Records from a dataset
************

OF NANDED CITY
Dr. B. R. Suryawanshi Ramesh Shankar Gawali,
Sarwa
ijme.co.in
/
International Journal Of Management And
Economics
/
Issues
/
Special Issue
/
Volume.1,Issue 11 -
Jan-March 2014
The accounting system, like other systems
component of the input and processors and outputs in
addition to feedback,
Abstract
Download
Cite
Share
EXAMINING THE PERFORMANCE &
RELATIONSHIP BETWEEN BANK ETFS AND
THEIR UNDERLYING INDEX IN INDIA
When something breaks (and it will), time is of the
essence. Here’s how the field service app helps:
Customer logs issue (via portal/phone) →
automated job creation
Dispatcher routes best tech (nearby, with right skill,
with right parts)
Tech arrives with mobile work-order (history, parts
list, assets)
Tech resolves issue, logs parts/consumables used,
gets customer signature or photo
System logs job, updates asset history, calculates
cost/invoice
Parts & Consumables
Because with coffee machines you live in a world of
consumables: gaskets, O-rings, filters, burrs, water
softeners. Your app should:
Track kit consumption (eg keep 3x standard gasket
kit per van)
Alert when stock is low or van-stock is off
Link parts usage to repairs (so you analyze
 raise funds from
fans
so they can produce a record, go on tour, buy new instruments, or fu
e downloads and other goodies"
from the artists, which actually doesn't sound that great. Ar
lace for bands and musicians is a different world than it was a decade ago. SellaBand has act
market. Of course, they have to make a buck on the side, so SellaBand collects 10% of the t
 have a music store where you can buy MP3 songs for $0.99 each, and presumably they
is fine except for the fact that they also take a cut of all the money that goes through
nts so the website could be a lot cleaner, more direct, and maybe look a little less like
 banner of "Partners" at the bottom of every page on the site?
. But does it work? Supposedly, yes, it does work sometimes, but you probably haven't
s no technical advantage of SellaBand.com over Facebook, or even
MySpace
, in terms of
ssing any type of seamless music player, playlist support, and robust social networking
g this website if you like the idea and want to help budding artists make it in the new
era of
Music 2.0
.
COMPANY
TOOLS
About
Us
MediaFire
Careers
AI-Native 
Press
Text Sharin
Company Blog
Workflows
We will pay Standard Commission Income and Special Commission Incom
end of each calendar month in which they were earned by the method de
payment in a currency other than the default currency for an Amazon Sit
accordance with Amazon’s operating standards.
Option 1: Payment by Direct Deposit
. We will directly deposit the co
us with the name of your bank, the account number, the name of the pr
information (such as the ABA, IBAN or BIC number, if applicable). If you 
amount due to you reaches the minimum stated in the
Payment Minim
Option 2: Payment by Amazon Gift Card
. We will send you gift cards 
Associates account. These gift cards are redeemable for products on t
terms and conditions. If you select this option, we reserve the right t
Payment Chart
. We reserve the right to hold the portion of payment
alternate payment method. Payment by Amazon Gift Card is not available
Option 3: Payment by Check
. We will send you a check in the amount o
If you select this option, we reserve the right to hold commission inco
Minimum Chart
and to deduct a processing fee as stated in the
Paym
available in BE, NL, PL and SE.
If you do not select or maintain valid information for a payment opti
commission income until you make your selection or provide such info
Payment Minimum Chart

************

*To-do item*
Exactly as shown above, return all of the entries.

*Result*
OF NANDED CITY
Dr. B. R. Suryawanshi Ramesh Shankar Gawali,
Sarwa
ijme.co.in
/
International Journal Of Management And
Economics
/
Issues
/
Special Issue
/
Volume.1,Issue 11 -
Jan-March 2014
The accounting system, like other systems
component of the input and processors and outputs in
addition to feedback,
Abstract
Download
Cite
Share
EXAMINING THE PERFORMANCE &
RELATIONSHIP BETWEEN BANK ETFS AND
THEIR UNDERLYING INDEX IN INDIA
When something breaks (and it will), time is of the
essence. Here’s how the field service app helps:
Customer logs issue (via portal/phone) →
automated job creation
Dispatcher routes best tech (nearby, with right skill,
with right parts)
Tech arrives with mobile work-order (history, parts
list, assets)
Tech resolves issue, logs parts/consumables used,
gets customer signature or photo
System logs job, updates asset history, calculates
cost/invoice
Parts & Consumables
Because with coffee machines you live in a world of
consumables: gaskets, O-rings, filters, burrs, water
softeners. Your app should:
Track kit consumption (eg keep 3x standard gasket
kit per van)
Alert when stock is low or van-stock is off
Link parts usage to repairs (so you analyze
 raise funds from
fans
so they can produce a record, go on tour, buy new instruments, or fu
e downloads and other goodies"
from the artists, which actually doesn't sound that great. Ar
lace for bands and musicians is a different world than it was a decade ago. SellaBand has act
market. Of course, they have to make a buck on the side, so SellaBand collects 10% of the t
 have a music store where you can buy MP3 songs for $0.99 each, and presumably they
is fine except for the fact that they also take a cut of all the money that goes through
nts so the website could be a lot cleaner, more direct, and maybe look a little less like
 banner of "Partners" at the bottom of every page on the site?
. But does it work? Supposedly, yes, it does work sometimes, but you probably haven't
s no technical advantage of SellaBand.com over Facebook, or even
MySpace
, in terms of
ssing any type of seamless music player, playlist support, and robust social networking
g this website if you like the idea and want to help budding artists make it in the new
era of
Music 2.0
.
COMPANY
TOOLS
About
Us
MediaFire
Careers
AI-Native 
Press
Text Sharin
Company Blog
Workflows
We will pay Standard Commission Income and Special Commission Incom
end of each calendar month in which they were earned by the method de
payment in a currency other than the default currency for an Amazon Sit
accordance with Amazon’s operating standards.
Option 1: Payment by Direct Deposit
. We will directly deposit the co
us with the name of your bank, the account number, the name of the pr
information (such as the ABA, IBAN or BIC number, if applicable). If you 
amount due to you reaches the minimum stated in the
Payment Minim
Option 2: Payment by Amazon Gift Card
. We will send you gift cards 
Associates account. These gift cards are redeemable for products on t
terms and conditions. If you select this option, we reserve the right t
Payment Chart
. We reserve the right to hold the portion of payment
alternate payment method. Payment by Amazon Gift Card is not available
Option 3: Payment by Check
. We will send you a check in the amount o
If you select this option, we reserve the right to hold commission inco
Minimum Chart
and to deduct a processing fee as stated in the
Paym
available in BE, NL, PL and SE.
If you do not select or maintain valid information for a payment opti
commission income until you make your selection or provide such info
Payment Minimum Chart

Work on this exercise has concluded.